◆ Brief
Count the lines in the entries below that contain the string "longitude", and reply with that number alone.

◆ Extracted entries
::::::::
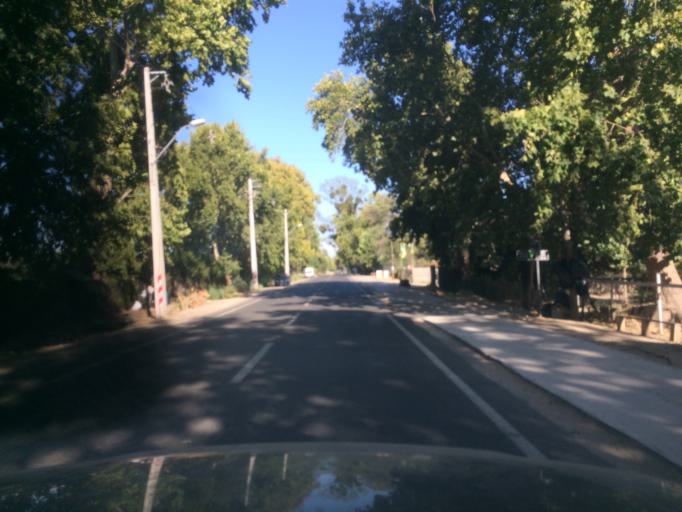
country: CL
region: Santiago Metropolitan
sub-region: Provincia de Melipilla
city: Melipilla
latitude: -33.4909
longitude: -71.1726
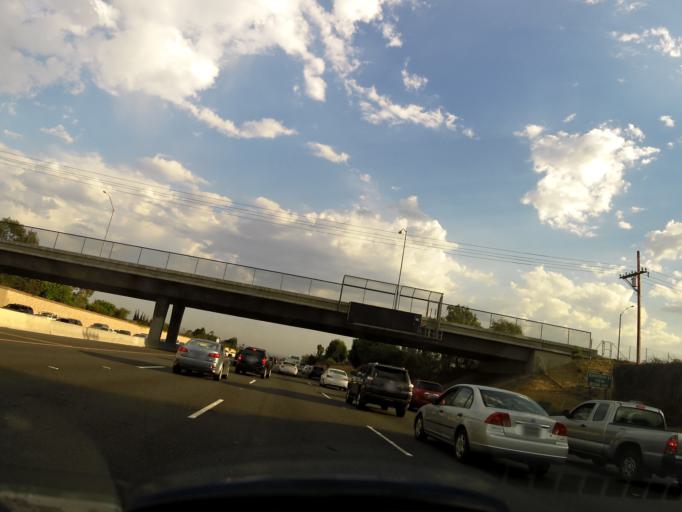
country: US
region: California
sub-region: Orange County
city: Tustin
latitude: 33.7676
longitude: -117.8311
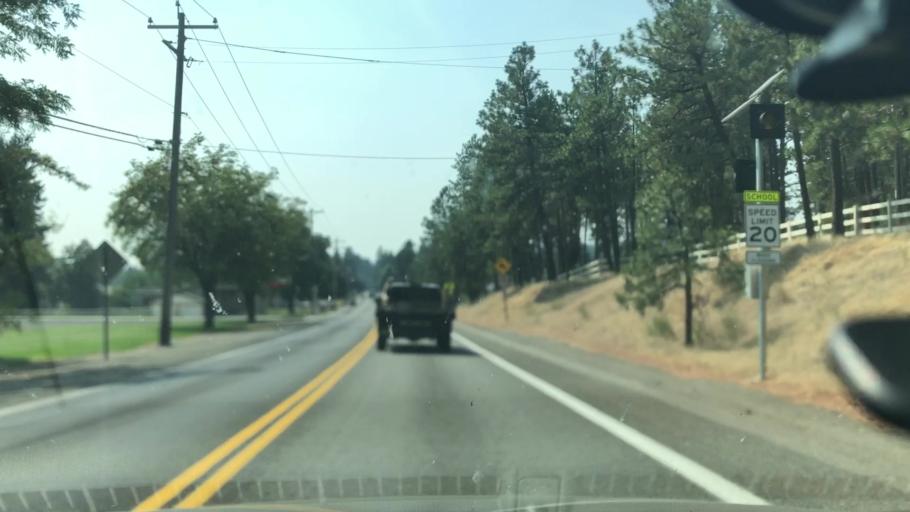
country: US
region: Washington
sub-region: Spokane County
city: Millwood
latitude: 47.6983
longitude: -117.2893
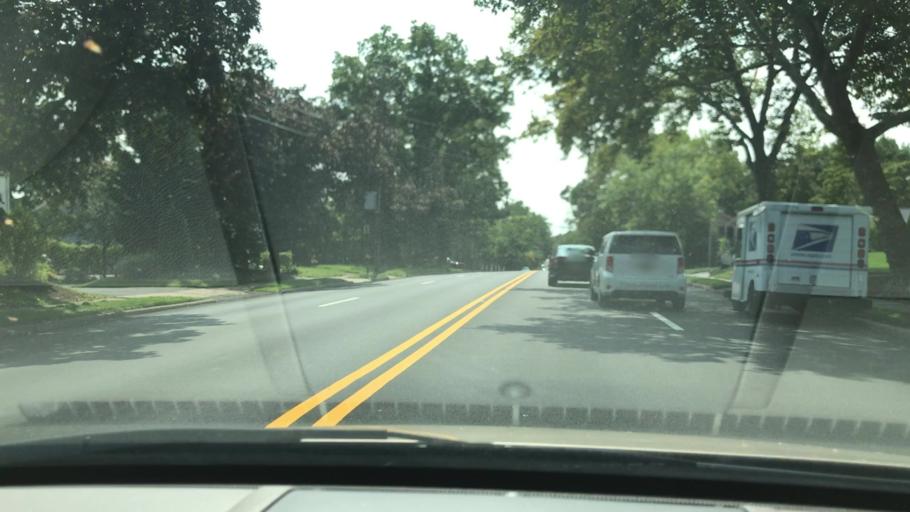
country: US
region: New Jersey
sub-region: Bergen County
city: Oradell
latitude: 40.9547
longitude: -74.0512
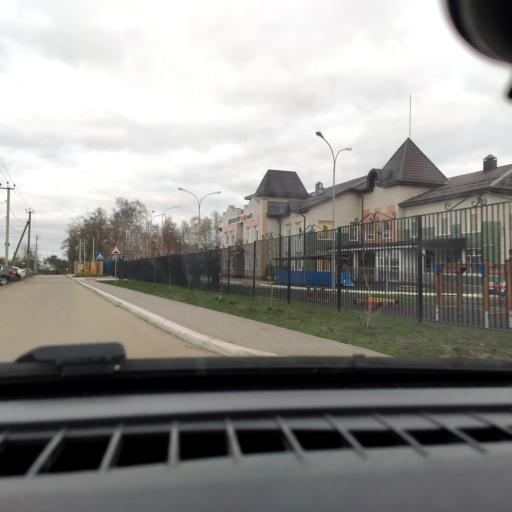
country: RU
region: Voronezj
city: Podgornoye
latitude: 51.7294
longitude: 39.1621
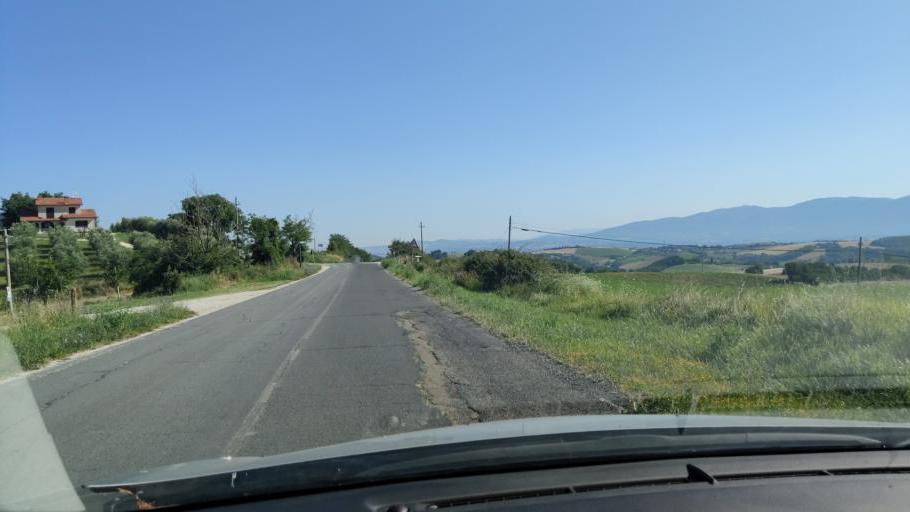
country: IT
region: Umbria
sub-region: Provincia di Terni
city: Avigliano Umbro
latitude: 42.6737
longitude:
::::::::
◆ Solution for this task
6